RUS: Getreidetransport verbilligt

In Russland sollen heuer die Getreidetransporte aus von Exporthäfen weit entfernten Regionen wieder verbilligt werden. Das hat Ministerpräsident Dmitrij Medwedew bei einer Kabinettsberatung am Montag erklärt, teilte der Regierungspressedienst in Moskau mit.

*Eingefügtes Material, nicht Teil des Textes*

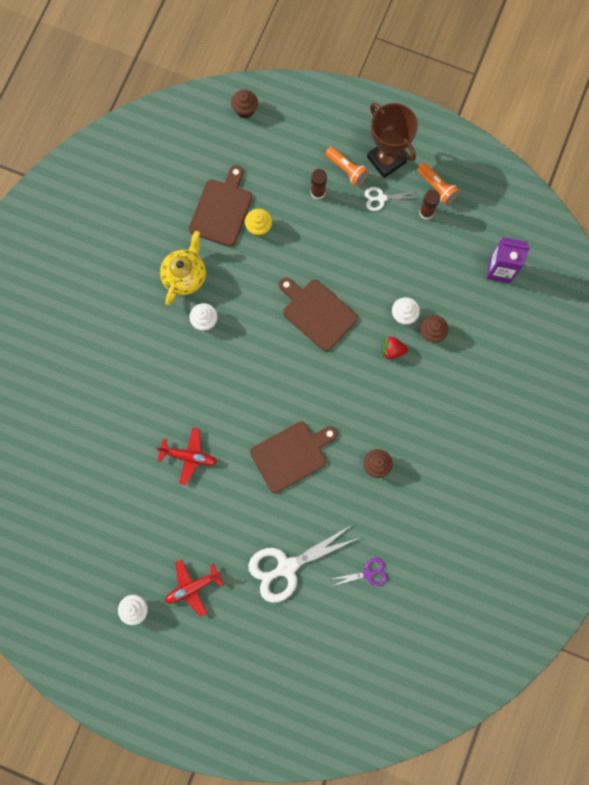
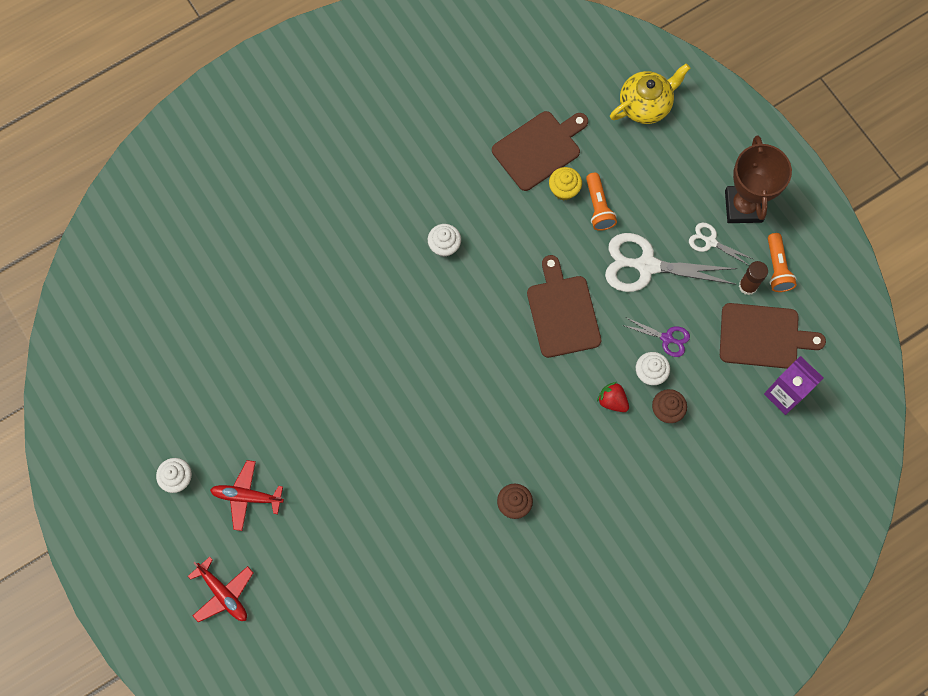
camera: 35 degrees right, 5 degrees down
red plane [156,428,217,485] -> red plane moved to [188,557,253,622]
yellow teapot [160,231,206,305] -> yellow teapot moved to [610,63,690,124]
brown cupcake [231,90,258,118] -> none
white scissors [248,525,359,603] -> white scissors moved to [605,233,738,292]
brown cutting board [250,422,338,493] -> brown cutting board moved to [720,303,826,369]
brown glue stick [311,169,327,199] -> none
orange flashlight [325,147,369,186] -> orange flashlight moved to [586,173,617,231]
purple scissors [331,558,388,586] -> purple scissors moved to [622,318,690,357]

In Russland sollen heuer die Getreidetransporte aus von Exporthäfen weit entfernten Regionen wieder verbilligt werden. Das hat Ministerpräsident Dmitrij Medwedew bei einer Kabinettsberatung am Montag erklärt, teilte der Regierungspressedienst in Moskau mit.

Nach seinen Worten sieht die Regelung einen Ausgleich für die geringeren Einnahmen für die staatliche Bahngesellschaft RŽD aus dem Föderationshaushalt vor. Die vorerst dafür geplanten Haushaltsmittel könnten je nach Höhe der Getreideproduktion in der jeweiligen Region aufgestockt werden, kündigte Medwedew an. 

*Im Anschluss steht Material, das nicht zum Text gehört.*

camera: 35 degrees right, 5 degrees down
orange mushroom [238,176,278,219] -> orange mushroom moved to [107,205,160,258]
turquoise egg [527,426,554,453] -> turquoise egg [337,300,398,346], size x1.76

Eine derartige Massnahme wurde in Russland erstmals nach der Rekordernte 2017 eingeleitet. Nach Angaben des Moskauer Landwirtschaftsministeriums konnten dadurch die Märkte von 13 Provinzen um insgesamt mehr als 3 Mio. t Getreide entlastet werden. Wie aus der gleichzeitig veröffentlichten Regierungsverordnung hervorgeht, gilt jedoch die diesjährige Vergünstigung nicht mehr für die Erzeugerregionen im europäischen Teil des Landes, sondern allein für die am und hinter dem Ural liegenden Provinzen.